With Reyes as his co-director, Gallaga embarked on the second phase of his career, which consisted of horror films and children’s cinema: Shake, Rattle & Roll 2 (1989), deemed among the best in the franchise; Tiyanak (1988), whose catchphrase “Ayan na ang anak ni Janice!” entered the lexicon of Philippine pop culture; Batang X (1995), the science-fiction hit that spawned a pair of TV series as well as a comic book series; Magic Temple (1996), which was nominated for 14 awards at the 1996 Metro Manila Film Festival and won all of them, including the best director nod for Gallaga and Reyes; and Magic Kingdom (1997), which gave us Anne Curtis.

“I want to be remembered the way Mars Ravelo is remembered,” Gallaga told High Life in an interview in 2015. “Our work, especially on Philippine lower mythology, is in the consciousness of our people, and it’s not a Hollywood consciousness. Lore and I have somewhat affected Philippine consciousness on a cultural level, hopefully like Ravelo. And in the case of fantasy and horror, the fact that we captured something more atavistic of the Filipino soul is something really important that I don’t think the critics or those who write about Philippine Cinema have acknowledged.”

Ravelo (1916-1988) was a Filipino comic book cartoonist and graphic novelist who created Darna, Dyesebel, and Captain Barbell.

In 2015, Gallaga shared yet another part of his creative life when he held his first solo exhibition at Art Verite Gallery. Titled Gray Matters, Gallaga’s debut as a visual artist — at the age of 72 — consisted of pencil drawings of Negrense youth. He followed this up in 2017 with Gray Locutions, another suite of drawings meditating on the youth of his home province.
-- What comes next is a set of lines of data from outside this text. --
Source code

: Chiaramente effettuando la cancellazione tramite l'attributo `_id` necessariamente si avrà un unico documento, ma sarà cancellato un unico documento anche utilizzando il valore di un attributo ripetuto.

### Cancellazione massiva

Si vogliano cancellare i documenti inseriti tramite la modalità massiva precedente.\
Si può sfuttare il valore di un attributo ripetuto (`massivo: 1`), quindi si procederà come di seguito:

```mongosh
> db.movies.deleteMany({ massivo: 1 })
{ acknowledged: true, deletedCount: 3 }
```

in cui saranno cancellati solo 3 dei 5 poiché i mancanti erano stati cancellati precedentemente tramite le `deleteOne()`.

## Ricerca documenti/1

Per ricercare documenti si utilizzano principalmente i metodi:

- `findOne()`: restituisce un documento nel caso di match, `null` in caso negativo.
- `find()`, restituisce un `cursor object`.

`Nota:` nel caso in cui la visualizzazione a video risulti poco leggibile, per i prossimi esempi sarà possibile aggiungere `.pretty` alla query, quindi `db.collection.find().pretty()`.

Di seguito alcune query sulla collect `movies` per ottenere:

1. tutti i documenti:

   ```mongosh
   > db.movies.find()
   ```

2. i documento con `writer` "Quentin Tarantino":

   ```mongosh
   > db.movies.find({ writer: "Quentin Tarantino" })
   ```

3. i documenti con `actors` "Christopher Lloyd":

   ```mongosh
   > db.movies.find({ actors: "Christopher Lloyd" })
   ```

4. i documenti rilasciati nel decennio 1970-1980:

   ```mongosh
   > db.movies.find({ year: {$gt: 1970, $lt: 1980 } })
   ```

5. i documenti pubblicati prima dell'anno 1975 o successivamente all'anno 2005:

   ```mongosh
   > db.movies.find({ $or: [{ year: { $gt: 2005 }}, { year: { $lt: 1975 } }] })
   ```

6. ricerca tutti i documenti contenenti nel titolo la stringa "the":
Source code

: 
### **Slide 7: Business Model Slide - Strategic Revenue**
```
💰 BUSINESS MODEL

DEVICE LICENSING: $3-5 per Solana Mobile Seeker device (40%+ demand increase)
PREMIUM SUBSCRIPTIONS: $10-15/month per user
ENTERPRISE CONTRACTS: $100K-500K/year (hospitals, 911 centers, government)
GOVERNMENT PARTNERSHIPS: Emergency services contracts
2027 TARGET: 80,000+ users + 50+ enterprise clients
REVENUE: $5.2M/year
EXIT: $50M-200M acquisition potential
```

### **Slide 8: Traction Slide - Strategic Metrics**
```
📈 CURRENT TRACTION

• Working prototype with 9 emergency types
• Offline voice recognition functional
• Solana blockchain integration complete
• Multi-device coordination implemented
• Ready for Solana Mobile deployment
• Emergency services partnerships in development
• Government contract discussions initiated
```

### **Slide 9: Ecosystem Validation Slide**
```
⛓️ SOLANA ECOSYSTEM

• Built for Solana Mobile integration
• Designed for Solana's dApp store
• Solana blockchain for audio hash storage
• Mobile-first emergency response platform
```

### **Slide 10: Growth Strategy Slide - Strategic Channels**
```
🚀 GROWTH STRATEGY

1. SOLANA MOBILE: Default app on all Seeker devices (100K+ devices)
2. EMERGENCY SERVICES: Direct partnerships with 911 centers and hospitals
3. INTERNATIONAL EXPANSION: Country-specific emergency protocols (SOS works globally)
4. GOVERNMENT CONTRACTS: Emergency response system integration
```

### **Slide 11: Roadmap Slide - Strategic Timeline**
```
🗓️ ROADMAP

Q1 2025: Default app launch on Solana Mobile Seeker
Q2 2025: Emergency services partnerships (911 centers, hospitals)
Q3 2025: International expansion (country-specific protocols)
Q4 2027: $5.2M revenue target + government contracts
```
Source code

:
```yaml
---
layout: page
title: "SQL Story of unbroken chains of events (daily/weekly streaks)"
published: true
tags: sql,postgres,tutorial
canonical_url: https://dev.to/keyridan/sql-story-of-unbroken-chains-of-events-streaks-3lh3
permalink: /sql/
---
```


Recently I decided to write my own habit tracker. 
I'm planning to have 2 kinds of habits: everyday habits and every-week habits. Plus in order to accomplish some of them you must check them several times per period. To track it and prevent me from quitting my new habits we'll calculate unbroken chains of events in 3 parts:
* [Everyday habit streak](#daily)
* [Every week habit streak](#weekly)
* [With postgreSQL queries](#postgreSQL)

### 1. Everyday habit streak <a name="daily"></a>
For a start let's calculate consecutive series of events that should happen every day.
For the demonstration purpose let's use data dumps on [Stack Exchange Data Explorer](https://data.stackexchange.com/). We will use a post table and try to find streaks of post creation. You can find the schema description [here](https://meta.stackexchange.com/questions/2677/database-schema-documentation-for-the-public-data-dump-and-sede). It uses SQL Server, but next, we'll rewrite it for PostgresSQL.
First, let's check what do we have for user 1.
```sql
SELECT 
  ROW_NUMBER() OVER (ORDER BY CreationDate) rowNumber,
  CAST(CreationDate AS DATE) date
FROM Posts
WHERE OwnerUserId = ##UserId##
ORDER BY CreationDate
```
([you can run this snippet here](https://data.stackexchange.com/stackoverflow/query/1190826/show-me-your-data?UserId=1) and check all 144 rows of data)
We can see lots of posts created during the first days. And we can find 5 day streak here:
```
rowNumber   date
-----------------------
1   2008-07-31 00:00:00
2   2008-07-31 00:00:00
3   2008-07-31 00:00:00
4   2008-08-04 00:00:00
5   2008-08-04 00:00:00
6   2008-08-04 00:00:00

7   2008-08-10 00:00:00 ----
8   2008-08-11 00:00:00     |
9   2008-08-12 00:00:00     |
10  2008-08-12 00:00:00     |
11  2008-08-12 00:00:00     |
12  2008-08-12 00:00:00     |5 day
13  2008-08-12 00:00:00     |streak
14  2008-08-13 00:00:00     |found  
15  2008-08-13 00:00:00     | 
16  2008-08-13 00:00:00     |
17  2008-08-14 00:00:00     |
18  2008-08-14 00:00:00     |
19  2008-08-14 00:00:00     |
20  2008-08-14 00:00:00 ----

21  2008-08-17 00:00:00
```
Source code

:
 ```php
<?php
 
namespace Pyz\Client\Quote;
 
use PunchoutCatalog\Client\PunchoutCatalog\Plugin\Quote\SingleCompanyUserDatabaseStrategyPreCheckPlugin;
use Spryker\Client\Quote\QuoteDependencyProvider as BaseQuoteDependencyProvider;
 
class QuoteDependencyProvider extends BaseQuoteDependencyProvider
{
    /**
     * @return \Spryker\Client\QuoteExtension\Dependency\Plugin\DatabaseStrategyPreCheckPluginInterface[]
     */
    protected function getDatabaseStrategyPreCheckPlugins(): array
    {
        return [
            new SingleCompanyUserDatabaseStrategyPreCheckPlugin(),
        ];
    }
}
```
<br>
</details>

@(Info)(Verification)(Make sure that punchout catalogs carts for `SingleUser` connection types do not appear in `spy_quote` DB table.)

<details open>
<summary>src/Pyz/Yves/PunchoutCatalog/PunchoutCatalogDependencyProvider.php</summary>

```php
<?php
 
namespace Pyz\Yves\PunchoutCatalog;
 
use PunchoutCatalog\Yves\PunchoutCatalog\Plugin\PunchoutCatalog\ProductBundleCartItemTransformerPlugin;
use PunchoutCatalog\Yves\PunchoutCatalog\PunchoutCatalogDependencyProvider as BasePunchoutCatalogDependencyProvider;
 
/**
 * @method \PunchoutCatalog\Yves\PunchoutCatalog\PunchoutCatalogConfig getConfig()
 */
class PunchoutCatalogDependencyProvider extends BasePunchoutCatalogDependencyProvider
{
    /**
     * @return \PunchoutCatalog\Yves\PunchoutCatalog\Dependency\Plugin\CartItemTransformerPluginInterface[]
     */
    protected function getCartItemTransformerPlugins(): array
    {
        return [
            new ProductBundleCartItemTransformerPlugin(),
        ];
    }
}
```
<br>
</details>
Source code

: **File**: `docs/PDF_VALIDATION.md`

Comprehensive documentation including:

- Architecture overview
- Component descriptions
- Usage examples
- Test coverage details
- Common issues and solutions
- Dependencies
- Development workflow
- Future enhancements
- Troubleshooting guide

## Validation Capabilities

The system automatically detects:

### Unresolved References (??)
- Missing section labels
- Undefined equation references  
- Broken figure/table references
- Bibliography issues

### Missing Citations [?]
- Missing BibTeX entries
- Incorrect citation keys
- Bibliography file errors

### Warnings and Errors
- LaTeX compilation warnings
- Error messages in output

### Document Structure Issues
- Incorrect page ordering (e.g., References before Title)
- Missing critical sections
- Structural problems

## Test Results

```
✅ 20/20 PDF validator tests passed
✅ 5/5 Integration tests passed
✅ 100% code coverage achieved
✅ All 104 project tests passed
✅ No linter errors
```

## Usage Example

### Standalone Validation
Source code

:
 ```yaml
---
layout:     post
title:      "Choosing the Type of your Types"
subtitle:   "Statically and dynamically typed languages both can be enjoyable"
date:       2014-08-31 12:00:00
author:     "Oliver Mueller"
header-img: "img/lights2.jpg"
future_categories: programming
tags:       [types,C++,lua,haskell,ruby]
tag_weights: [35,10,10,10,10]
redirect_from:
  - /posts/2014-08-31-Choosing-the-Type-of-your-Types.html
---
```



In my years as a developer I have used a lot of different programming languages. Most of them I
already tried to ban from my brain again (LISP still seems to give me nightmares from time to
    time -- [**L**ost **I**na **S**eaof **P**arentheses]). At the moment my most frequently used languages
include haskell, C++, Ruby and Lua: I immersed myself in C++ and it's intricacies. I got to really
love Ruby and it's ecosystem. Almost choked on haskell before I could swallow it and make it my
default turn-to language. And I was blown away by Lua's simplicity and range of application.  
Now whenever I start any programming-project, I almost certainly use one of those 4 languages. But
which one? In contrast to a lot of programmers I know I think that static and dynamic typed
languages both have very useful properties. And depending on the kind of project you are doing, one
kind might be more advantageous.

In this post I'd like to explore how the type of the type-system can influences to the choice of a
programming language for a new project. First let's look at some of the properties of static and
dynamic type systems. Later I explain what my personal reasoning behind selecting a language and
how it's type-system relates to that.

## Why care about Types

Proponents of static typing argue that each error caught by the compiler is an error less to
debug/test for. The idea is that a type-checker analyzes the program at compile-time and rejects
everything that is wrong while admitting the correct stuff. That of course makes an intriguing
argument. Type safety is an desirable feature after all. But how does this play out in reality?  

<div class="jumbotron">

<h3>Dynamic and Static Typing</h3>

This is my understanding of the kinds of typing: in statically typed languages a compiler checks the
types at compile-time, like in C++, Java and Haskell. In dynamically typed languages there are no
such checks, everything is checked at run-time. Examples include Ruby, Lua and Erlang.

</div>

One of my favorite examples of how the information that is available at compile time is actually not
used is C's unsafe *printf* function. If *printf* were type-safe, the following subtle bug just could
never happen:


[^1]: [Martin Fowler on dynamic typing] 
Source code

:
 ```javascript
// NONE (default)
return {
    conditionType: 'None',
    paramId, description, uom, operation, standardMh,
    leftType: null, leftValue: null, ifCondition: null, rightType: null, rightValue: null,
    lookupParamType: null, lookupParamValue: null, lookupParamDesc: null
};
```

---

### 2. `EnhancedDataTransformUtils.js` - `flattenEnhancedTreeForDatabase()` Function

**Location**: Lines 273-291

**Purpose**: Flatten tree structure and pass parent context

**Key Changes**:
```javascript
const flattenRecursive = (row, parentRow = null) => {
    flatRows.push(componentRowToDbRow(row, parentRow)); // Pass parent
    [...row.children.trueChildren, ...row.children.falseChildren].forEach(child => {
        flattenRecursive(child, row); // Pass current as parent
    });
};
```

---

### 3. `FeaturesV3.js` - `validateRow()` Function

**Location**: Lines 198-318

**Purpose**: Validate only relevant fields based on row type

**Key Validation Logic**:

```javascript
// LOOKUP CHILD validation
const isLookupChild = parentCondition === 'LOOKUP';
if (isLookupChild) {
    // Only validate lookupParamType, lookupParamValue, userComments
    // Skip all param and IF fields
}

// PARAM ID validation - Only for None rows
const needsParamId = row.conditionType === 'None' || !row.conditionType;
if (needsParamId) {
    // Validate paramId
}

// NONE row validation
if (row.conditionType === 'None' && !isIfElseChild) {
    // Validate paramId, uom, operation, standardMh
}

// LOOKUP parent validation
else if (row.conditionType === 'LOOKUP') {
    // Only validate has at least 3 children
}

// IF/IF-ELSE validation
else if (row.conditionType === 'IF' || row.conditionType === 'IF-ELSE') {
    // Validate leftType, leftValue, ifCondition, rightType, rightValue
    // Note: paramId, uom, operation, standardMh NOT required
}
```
Gallaga, with his glasses and his snow-white beard and flowing mane, was expansive in both presence and personality. On the morning of his death, a message from Gallaga’s wife of 52 years, Madeleine “Madie” Gallaga, circulated among the director’s friends and colleagues: “His body has completely broken down. The doctors can’t do anything more but make sure that he is comfortable and not in pain. … I know he’s ready and willing. But we also know that the body will hold on until the motor finally dies.” Later that day, the motor did, allowing the 76-year-old giant of Philippine cinema to rest.